El alcalde de Guayaquil fue detenido el 10 de febrero de 2026 durante un operativo de la Fiscalía y la Policía Nacional, en el marco del llamado Caso Goleada. La investigación indaga una supuesta red de delincuencia organizada relacionada con lavado de activos y defraudación tributaria. En el proceso también fueron detenidas otras personas vinculadas al entorno empresarial y municipal.

Tras la audiencia judicial, un juez dictó prisión preventiva para el alcalde y varios implicados mientras avanzan las investigaciones. Posteriormente, el Concejo Cantonal aprobó una licencia temporal y designó a la vicealcaldesa Tatiana Coronel como alcaldesa subrogante para garantizar la continuidad administrativa de la ciudad.

A pesar de la detención, el respaldo político dentro del cabildo se mantiene. Al menos doce de los quince concejales han expresado públicamente su apoyo al alcalde, señalando que la gestión municipal debe continuar y que se debe respetar el debido proceso.

Incluso algunos ediles han advertido que podrían movilizarse públicamente en su defensa, argumentando que el caso tiene un trasfondo político debido al rol del alcalde como una de las voces críticas frente al Gobierno nacional.

En medio de este escenario, la ciudad atraviesa una etapa de tensión política.
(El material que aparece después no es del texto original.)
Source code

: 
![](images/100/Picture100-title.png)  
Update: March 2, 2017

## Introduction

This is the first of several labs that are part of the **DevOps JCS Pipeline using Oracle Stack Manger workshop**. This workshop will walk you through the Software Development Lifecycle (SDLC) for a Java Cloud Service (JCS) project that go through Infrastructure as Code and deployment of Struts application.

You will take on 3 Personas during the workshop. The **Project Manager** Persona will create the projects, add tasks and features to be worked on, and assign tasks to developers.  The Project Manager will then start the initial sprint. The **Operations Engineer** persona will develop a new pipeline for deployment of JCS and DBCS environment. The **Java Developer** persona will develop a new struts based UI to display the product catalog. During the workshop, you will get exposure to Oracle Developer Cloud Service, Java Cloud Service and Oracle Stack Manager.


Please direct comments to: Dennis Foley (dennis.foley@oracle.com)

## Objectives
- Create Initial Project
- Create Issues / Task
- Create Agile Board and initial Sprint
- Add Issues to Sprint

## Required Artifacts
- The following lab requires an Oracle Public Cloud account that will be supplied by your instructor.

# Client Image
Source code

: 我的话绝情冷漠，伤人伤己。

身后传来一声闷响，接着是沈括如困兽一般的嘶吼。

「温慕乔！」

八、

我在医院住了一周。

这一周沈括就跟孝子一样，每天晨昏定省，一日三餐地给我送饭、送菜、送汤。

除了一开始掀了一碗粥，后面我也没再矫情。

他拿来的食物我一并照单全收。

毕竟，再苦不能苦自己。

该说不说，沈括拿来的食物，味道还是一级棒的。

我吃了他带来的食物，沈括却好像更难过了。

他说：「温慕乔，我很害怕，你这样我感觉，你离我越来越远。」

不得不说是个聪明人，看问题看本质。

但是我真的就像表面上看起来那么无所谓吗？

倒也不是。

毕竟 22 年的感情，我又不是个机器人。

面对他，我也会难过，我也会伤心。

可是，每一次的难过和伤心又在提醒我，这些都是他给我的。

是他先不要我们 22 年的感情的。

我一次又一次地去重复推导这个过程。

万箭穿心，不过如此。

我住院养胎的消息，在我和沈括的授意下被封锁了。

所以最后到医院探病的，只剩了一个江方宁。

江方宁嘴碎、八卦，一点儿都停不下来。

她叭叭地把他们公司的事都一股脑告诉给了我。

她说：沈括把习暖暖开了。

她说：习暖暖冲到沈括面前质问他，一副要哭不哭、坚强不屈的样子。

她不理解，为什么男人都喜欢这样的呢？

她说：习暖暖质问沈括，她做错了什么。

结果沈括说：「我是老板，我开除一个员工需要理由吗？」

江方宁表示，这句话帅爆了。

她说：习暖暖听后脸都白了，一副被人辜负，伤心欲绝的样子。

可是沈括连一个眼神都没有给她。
Mientras la investigación judicial sigue su curso, el municipio continúa operando con autoridades subrogantes y con un Concejo dividido entre el respaldo al alcalde y cuestionamientos desde sectores de oposición.

Además, la legislación ecuatoriana establece que un alcalde no pierde automáticamente su cargo por tener prisión preventiva, mientras no exista una sentencia ejecutoriada en su contra, lo que mantiene abierto el debate sobre su continuidad en el cargo.

El futuro político del alcalde dependerá del avance del proceso judicial. Por ahora, su detención no ha debilitado completamente su estructura de apoyo dentro del Concejo Cantonal, lo que mantiene el escenario político de Guayaquil en constante tensión y expectativa.